Démocratie participative : Donner plus de poids au citoyen

Dans le cadre de la concrétisation des engagements du président de la République, Abdelmadjid Tebboune, en faveur d’une gouvernance plus inclusive, le ministère de l’Intérieur, des Collectivités locales et de l’Aménagement du territoire a mené, entre janvier et juin 2025, une vaste étude sur la démocratie participative au niveau local.
Cette initiative vise à poser les fondations d’un cadre réglementaire global pour structurer les instances participatives dans les communes et renforcer le rôle des citoyens dans la gestion des affaires publiques.
Intitulée « La démocratie participative au niveau local : opportunités et défis », l’étude a été pilotée par la Direction de la gouvernance locale. Elle s’inscrit dans une dynamique nationale visant à associer pleinement les citoyens à l’activité publique, notamment à travers des mécanismes de concertation entre les autorités locales et les habitants. Cette démarche, selon le ministère, reflète la volonté présidentielle de faire de la participation citoyenne un pilier de l’évaluation des politiques publiques et de la résolution des problèmes locaux.
La réalisation de cette étude a mobilisé plusieurs institutions clés, dont l’Observatoire national de la société civile (ONSC) et le Conseil supérieur de la jeunesse (CSJ), en plus de représentants du ministère de l’Intérieur. Ensemble, ces acteurs ont contribué à la conception d’une stratégie nationale de promotion de la démocratie participative, en mettant l’accent sur la création d’instances locales telles que les comités de ville et les conseils consultatifs.
L’objectif est clair : définir les modalités de fonctionnement et d’organisation de ces structures, conformément aux principes consacrés par la Constitution. Cette stratégie sectorielle vise à renforcer les mécanismes de participation citoyenne tout en garantissant leur efficacité et leur représentativité.

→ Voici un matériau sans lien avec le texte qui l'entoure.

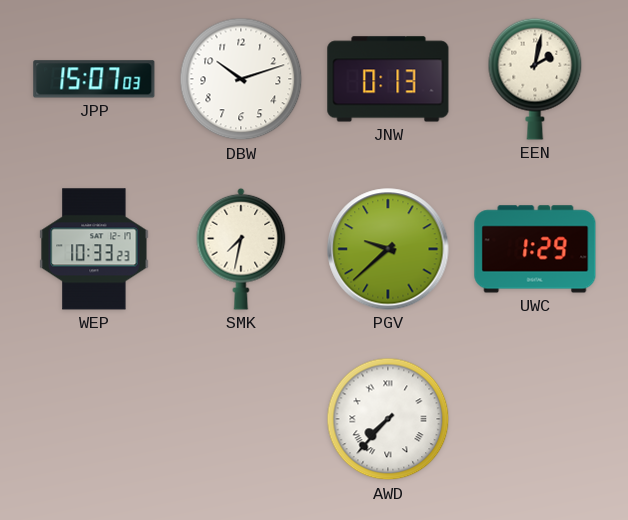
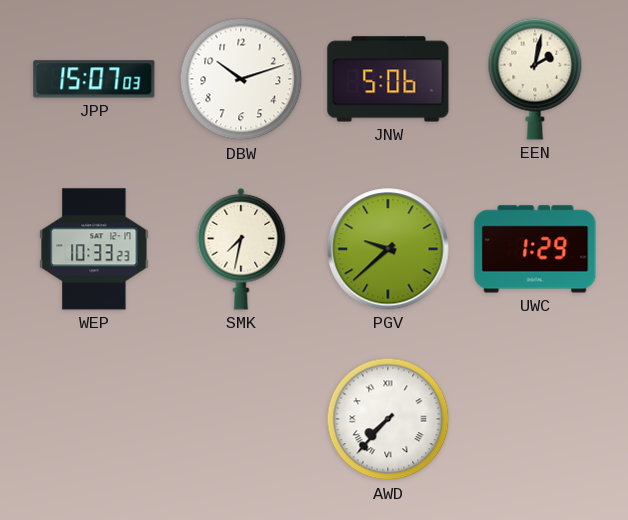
JNW: 0:13 -> 5:06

L’étude, fondée sur un questionnaire de 40 questions, a permis de recueillir les avis de 34 275 personnes réparties sur 56 wilayas. Les répondants incluent des citoyens, des élus locaux, des opérateurs économiques publics et privés, ainsi que des acteurs de la société civile. Les résultats sont sans appel : 67 % des participants âgés de 18 à 45 ans manifestent un intérêt marqué pour l’action participative, soulignant l’importance de cibler les jeunes dans les politiques publiques ; 64 % estiment que la performance des Assemblées populaires communales (APC) est directement liée à l’implication des citoyens et 60 % considèrent que la participation citoyenne améliore l’efficacité de la gestion des services publics. Ces données ont servi de base à l’élaboration d’un rapport détaillé, intégrant une série de recommandations pour renforcer la démocratie locale.

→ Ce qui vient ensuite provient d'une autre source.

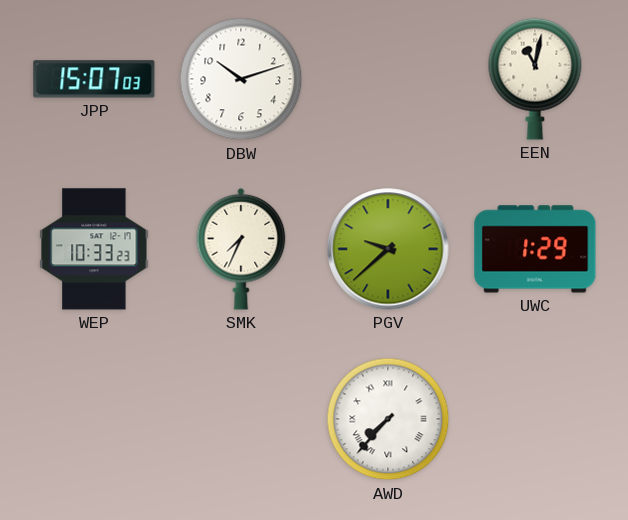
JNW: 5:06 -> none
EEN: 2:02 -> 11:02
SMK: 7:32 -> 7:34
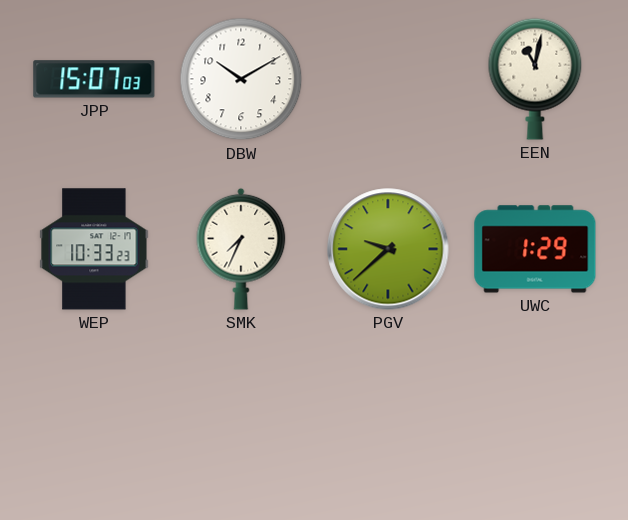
DBW: 10:12 -> 10:10
AWD: 7:37 -> none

Le rapport issu de l’étude propose plusieurs pistes concrètes : intégrer les résultats dans l’élaboration des textes législatifs et réglementaires relatifs à la démocratie participative ; créer des instances participatives locales pérennes et représentatives ; renforcer le rôle des associations dans le développement économique et social des territoires et mettre en place une méthodologie unifiée pour le budget participatif. Cette dernière recommandation vise à permettre aux citoyens de contribuer directement à l’élaboration des budgets locaux, en identifiant les priorités et en suivant leur mise en œuvre. Elle s’inscrit dans une logique de transparence et de responsabilisation des acteurs publics.